The model, originally launched in the 1980s and called Century, was designed to simulate soil carbon dynamics on long timescales of a century or more. As concerns about climate change grew, the researchers sought to enhance the model to account for the exchange of greenhouse gases like CO2, methane, and N2O between the air and land during a growing season. This led to the development of DayCent, one of the world's leading soil models. DayCent is widely used in climate change forecasting and environmental reporting.
However, despite its prominence, DayCent has its limitations. It does not fully represent the complexities of soil processes, such as microbial interactions and carbon respiration, relying instead on estimated gains and losses of soil carbon based on published experimental data. Moreover, accurately accounting for N2O emissions from soil microbes has proven challenging. The model's calibration and validation depend on data from a limited number of field trials, which may not fully capture the diversity of real-world farming conditions.
These limitations result in uncertainties in the model's output, especially for smaller regions. Studies have shown that the uncertainties could exceed 100%, making it difficult for the model to accurately determine whether soil carbon has increased or decreased over time in certain areas. The researchers recognize the need for more data and continuous improvements to enhance the model's accuracy and reliability.
However, some researchers from Colorado State University (CSU) and their sponsors at the USDA wanted to make DayCent modeling more accessible to the public. In the early 2010s, they released COMET-Farm, a web tool based largely on DayCent, which allowed farmers to input information about their fields and proposed changes in farming practices to estimate the amount of carbon they could sequester.
As interest from companies in using DayCent and COMET-Farm for carbon markets grew, concerns about the model's uncertainties were often overlooked, leading to what some described as a "gold rush mentality." In response to the demand, CSU's modeling team founded a company called Soil Metrics, providing commercial access to DayCent. Companies like Nori and Indigo became clients, and in 2021, Indigo acquired Soil Metrics, with one of the CSU researchers, Keith Paustian, becoming a consultant for the company.

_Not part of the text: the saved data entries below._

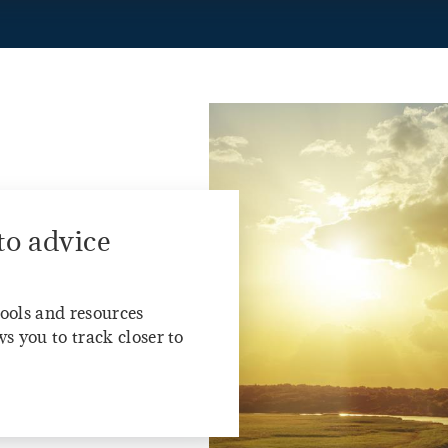
to advice
tools and resources
s you to track closer to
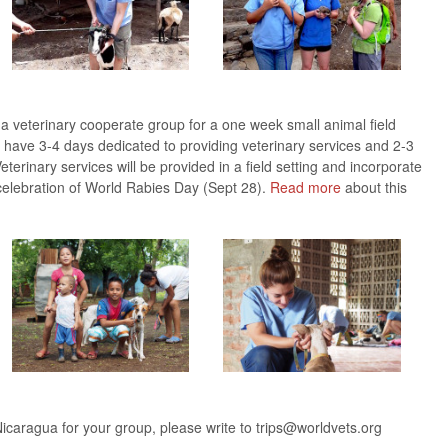
 a veterinary cooperate group for a one week small animal field
will have 3-4 days dedicated to providing veterinary services and 2-3
eterinary services will be provided in a field setting and incorporate
celebration of World Rabies Day (Sept 28).
Read more
about this
Nicaragua for your group, please write to trips@worldvets.org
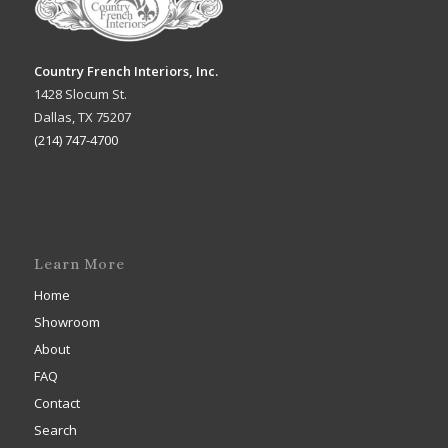
Country French Interiors, Inc.
1428 Slocum St.
Dallas, TX 75207
(214) 747-4700
Learn More
Home
Showroom
About
FAQ
Contact
Search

Around the same time, the CSU researchers initiated a new project to better quantify the model's uncertainties. However, the team found that the uncertainties were still too significant to determine whether specific changes in farming practices had a positive or negative impact on the climate. The results of this project were never published, and the COMET-Farm interface continues to state that methods for estimating uncertainty are still under development.
Adam Chambers, a USDA program officer overseeing DayCent and COMET-Farm, admitted that the uncertainty analysis proved to be more challenging than expected, and they reached the limits of current scientific understanding. Additionally, a confidential draft document shared by Chambers revealed that DayCent's results were not only uncertain but also biased, leading to exaggerated estimates of carbon storage for soils with higher carbon levels. Chambers mentioned that it could take years to understand and correct this bias.